◆ **Work to complete**
Each line in the material below, starting at the one that contains "భావన జాలువారుతూ ఉండేది. ఏకాంబరం మామకు" and ending at the one that contains "Pretende Financiar?", should be repeated exactly; the pictures should not.

◆ **Task data**
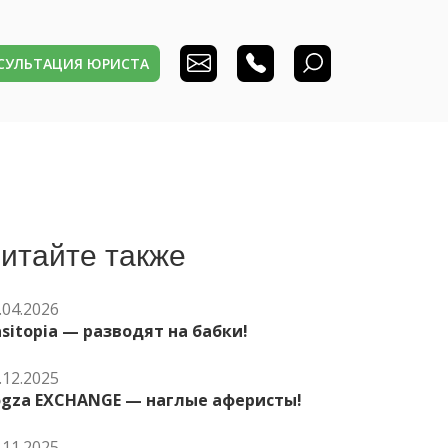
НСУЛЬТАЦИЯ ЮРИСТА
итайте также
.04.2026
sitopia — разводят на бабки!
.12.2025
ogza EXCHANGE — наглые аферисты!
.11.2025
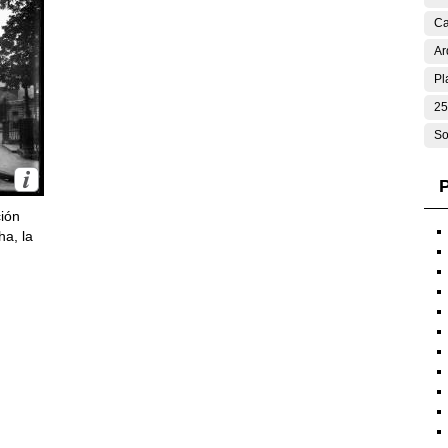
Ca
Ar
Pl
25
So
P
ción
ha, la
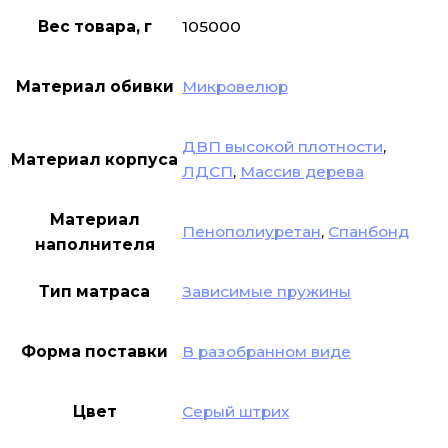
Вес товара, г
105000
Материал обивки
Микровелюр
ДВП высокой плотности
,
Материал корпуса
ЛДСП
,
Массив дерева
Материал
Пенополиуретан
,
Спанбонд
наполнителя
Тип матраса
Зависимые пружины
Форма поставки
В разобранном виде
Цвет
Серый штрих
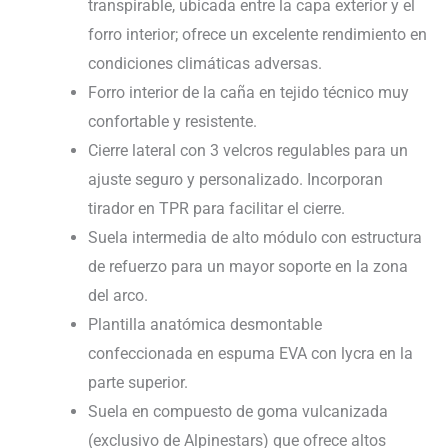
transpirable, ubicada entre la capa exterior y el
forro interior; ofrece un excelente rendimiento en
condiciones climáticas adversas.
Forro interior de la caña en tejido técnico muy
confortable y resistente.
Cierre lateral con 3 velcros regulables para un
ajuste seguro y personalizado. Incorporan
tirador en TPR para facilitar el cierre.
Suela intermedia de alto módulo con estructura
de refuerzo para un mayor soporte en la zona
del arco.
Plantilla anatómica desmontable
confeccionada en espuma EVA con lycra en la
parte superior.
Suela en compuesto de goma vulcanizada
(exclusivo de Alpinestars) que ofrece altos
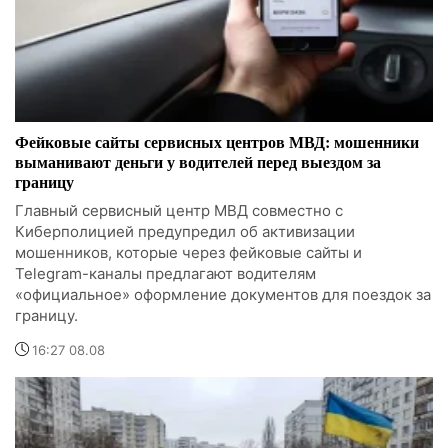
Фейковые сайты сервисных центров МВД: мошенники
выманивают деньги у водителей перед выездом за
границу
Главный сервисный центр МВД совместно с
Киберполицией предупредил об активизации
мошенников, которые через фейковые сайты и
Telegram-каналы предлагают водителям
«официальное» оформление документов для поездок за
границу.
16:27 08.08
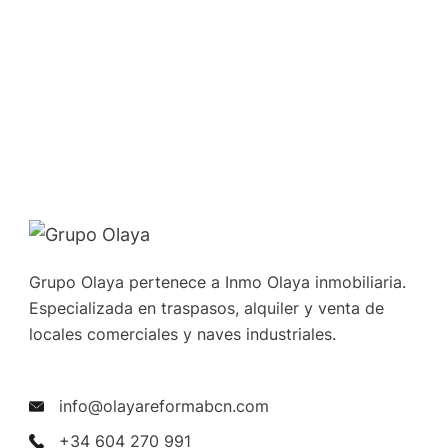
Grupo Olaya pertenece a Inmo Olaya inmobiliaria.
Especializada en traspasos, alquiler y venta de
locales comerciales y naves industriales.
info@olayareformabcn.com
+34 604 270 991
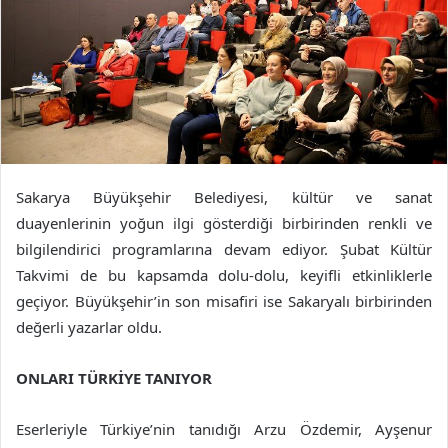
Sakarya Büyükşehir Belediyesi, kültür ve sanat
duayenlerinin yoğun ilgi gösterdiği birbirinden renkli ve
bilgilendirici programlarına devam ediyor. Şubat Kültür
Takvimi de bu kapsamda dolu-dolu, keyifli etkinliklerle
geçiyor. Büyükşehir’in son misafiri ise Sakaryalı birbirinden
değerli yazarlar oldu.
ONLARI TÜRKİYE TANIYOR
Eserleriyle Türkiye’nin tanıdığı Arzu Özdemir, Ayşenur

--

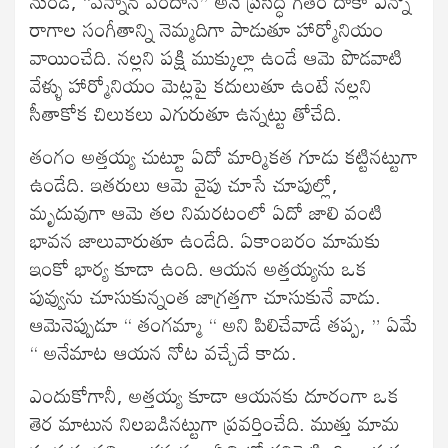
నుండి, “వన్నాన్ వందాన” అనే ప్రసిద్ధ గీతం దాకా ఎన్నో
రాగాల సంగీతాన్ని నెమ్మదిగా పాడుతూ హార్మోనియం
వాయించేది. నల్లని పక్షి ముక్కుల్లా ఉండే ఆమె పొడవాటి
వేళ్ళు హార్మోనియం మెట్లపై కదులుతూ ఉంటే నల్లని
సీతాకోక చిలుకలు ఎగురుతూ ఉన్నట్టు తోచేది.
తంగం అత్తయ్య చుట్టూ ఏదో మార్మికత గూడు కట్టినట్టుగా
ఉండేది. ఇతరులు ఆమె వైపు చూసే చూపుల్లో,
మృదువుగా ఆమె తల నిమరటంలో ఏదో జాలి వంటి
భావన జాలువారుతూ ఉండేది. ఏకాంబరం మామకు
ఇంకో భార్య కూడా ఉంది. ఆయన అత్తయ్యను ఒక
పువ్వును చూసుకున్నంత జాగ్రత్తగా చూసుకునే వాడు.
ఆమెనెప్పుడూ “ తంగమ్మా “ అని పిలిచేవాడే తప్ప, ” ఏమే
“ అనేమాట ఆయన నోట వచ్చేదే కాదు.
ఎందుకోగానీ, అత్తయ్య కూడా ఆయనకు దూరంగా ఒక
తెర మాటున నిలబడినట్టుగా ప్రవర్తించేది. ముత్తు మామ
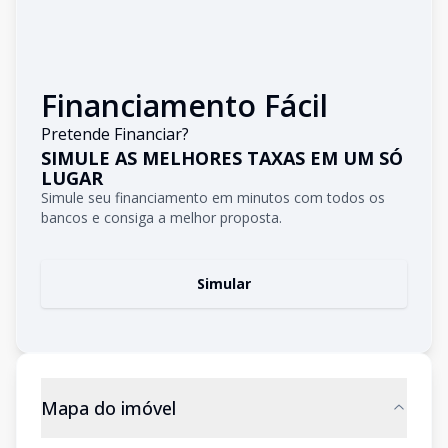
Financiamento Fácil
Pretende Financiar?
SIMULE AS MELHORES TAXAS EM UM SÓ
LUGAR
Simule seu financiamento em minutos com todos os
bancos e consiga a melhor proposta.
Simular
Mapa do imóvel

==

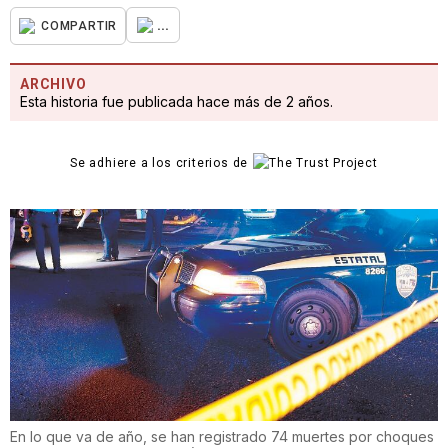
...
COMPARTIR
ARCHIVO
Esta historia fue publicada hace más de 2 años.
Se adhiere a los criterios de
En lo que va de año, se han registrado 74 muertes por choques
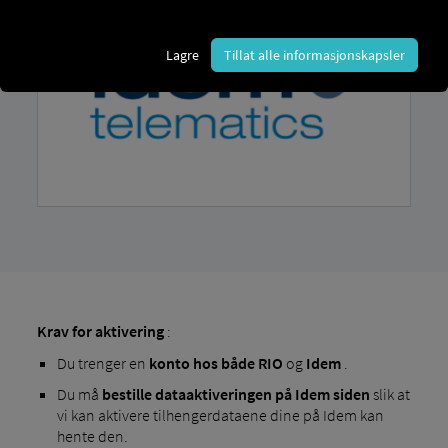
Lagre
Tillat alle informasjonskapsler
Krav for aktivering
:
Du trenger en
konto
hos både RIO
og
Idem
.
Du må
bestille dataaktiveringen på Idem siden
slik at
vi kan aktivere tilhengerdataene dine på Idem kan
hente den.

◆ **Task result**
భావన జాలువారుతూ ఉండేది. ఏకాంబరం మామకు
ఇంకో భార్య కూడా ఉంది. ఆయన అత్తయ్యను ఒక
పువ్వును చూసుకున్నంత జాగ్రత్తగా చూసుకునే వాడు.
ఆమెనెప్పుడూ “ తంగమ్మా “ అని పిలిచేవాడే తప్ప, ” ఏమే
“ అనేమాట ఆయన నోట వచ్చేదే కాదు.
ఎందుకోగానీ, అత్తయ్య కూడా ఆయనకు దూరంగా ఒక
తెర మాటున నిలబడినట్టుగా ప్రవర్తించేది. ముత్తు మామ
Financiamento Fácil
Pretende Financiar?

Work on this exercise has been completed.